NEJM Highlights April 2016: Value and values: RBRVS, ACA and readmissions, E-cigs


RBRVS: an acronym we ought to think more about

RBRVS stands for the Resource Based Relative Value Scale, and codifies the time and effort involved for a comprehensive set of physician activities on which Medicare payments are based. In this perspective, the authors highlight that most value-based payment (VBP) systems currently under development are essentially built as modifiers on top of the RBRVS. But the RBRVS has two major issues with it: it is “downward sticky” and has not evolved to take into account increased efficiency (e.g. automation), and it underestimates E/M (Evaluation/Management) activities which have become more and more complex and important as patient complexity has increased. In a nutshell, the end result is that care coordination is undervalued relative to procedural care. And if the RBRVS does not reflect cost and value, a derivative VBP system won’t either.  Currently, updates to the RBVRS are dependent on an AMA-sponsored committee which is dominated by medical specialists – so unless this process changes, we are unlikely to see a major evolution anytime soon.  Finding Value in Unexpected Places — Fixing the Medicare Physician Fee Schedule (free access)


Impact of the ACA’s hospital readmissions reduction program

An important innovation of the ACA was to penalize hospitals with high rates of 30-day readmissions with decreased CMS reimbursements – essentially a way to enhance discharge planning for better patient outcomes and lesser medical costs. In this analysis of data from 3387 hospitals from 2007 to 2015, the authors found that:

  1. For conditions targeted by the penalties, readmission rates dropped by about 2% (absolute, 20% to 18%) over trend in a way that was temporally correlated with passage of the ACA;
  2. There was a spill-over effect in non-targeted conditions for an additional readmission drop of about 1.5% over trend;
  3. While it has been hypothesized that this was the result of a shift toward observations stays, there was no correlation between change in readmission rate and change in rate of observation service use (r=-0.03).

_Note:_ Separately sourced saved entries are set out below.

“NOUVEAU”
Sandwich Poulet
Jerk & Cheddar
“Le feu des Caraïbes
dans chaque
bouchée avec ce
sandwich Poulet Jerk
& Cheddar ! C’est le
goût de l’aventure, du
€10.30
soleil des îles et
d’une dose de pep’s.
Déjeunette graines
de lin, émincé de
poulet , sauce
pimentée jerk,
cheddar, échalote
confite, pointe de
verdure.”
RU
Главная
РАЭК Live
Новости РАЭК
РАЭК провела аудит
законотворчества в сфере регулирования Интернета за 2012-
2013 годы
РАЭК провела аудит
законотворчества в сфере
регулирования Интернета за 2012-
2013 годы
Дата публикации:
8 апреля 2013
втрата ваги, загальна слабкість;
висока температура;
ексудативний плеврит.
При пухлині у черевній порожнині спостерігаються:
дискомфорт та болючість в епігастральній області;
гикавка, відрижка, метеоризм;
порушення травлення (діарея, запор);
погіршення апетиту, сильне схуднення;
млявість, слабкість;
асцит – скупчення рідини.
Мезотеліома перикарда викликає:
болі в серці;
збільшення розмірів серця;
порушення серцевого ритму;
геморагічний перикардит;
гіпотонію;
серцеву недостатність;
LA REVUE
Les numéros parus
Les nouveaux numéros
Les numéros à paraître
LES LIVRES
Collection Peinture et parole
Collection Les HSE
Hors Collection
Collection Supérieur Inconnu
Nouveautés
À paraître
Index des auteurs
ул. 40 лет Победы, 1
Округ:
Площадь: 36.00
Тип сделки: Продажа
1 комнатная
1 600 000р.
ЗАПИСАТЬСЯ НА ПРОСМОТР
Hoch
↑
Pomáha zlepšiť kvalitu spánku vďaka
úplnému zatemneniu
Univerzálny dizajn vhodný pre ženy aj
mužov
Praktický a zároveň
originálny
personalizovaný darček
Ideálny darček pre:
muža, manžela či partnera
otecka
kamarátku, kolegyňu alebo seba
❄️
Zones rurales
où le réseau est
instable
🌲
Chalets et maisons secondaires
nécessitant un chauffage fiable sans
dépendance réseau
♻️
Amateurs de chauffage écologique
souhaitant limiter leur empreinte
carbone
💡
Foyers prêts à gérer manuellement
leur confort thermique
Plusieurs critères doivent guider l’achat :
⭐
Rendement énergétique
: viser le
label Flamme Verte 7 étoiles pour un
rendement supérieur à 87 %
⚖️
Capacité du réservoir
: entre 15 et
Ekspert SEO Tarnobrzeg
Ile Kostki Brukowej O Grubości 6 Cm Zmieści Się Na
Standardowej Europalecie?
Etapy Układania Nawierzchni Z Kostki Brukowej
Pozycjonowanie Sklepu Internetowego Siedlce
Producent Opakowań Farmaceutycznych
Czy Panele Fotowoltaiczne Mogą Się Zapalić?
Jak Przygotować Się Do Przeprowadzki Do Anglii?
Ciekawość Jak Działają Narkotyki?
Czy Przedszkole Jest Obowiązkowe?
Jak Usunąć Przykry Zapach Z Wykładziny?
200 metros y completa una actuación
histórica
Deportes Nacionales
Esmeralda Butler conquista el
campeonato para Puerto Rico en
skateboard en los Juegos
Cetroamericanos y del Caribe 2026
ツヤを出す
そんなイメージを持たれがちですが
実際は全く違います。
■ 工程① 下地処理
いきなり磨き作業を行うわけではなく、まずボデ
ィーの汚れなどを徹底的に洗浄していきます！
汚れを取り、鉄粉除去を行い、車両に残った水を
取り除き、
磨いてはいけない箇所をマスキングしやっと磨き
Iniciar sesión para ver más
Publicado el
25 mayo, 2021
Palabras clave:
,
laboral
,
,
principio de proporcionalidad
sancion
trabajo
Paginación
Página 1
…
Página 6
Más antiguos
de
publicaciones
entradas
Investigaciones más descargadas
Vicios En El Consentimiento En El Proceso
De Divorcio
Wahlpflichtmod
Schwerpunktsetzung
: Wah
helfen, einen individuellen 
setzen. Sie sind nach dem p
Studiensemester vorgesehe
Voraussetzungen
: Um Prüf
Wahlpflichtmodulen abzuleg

In addition, we note that this policy mechanism has enabled an innovative ecosystem of service providers (post-acute care monitoring, population health analytics, etc.) whose value proposition has been centered on readmission reduction. Readmissions, Observation, and the Hospital Readmissions Reduction Program (subscriber access)


Are E-cigarettes good for population health?

A perspective on E-cigarettes highlighting the divide between British and US approaches to tobacco addiction, and possibly more.  Whereas the British view has emphasized the benefits of e-cigarettes as a harm reduction tool (for smokers trying to quit), the US approach to tobacco control emphasizes abstinence.  Who is right? It does appear that there is more than evidence at play here given that this is a difference that percolates in other areas of substance abuse and in reproductive health.  Evidence, Policy, and E-Cigarettes — Will England Reframe the Debate? (free access)


The New England Journal of Medicine is a premier weekly medical journal covering many topics of interest to the health sector. In this monthly series we offer a brief overview of highlights that might be of interest to our clients and others.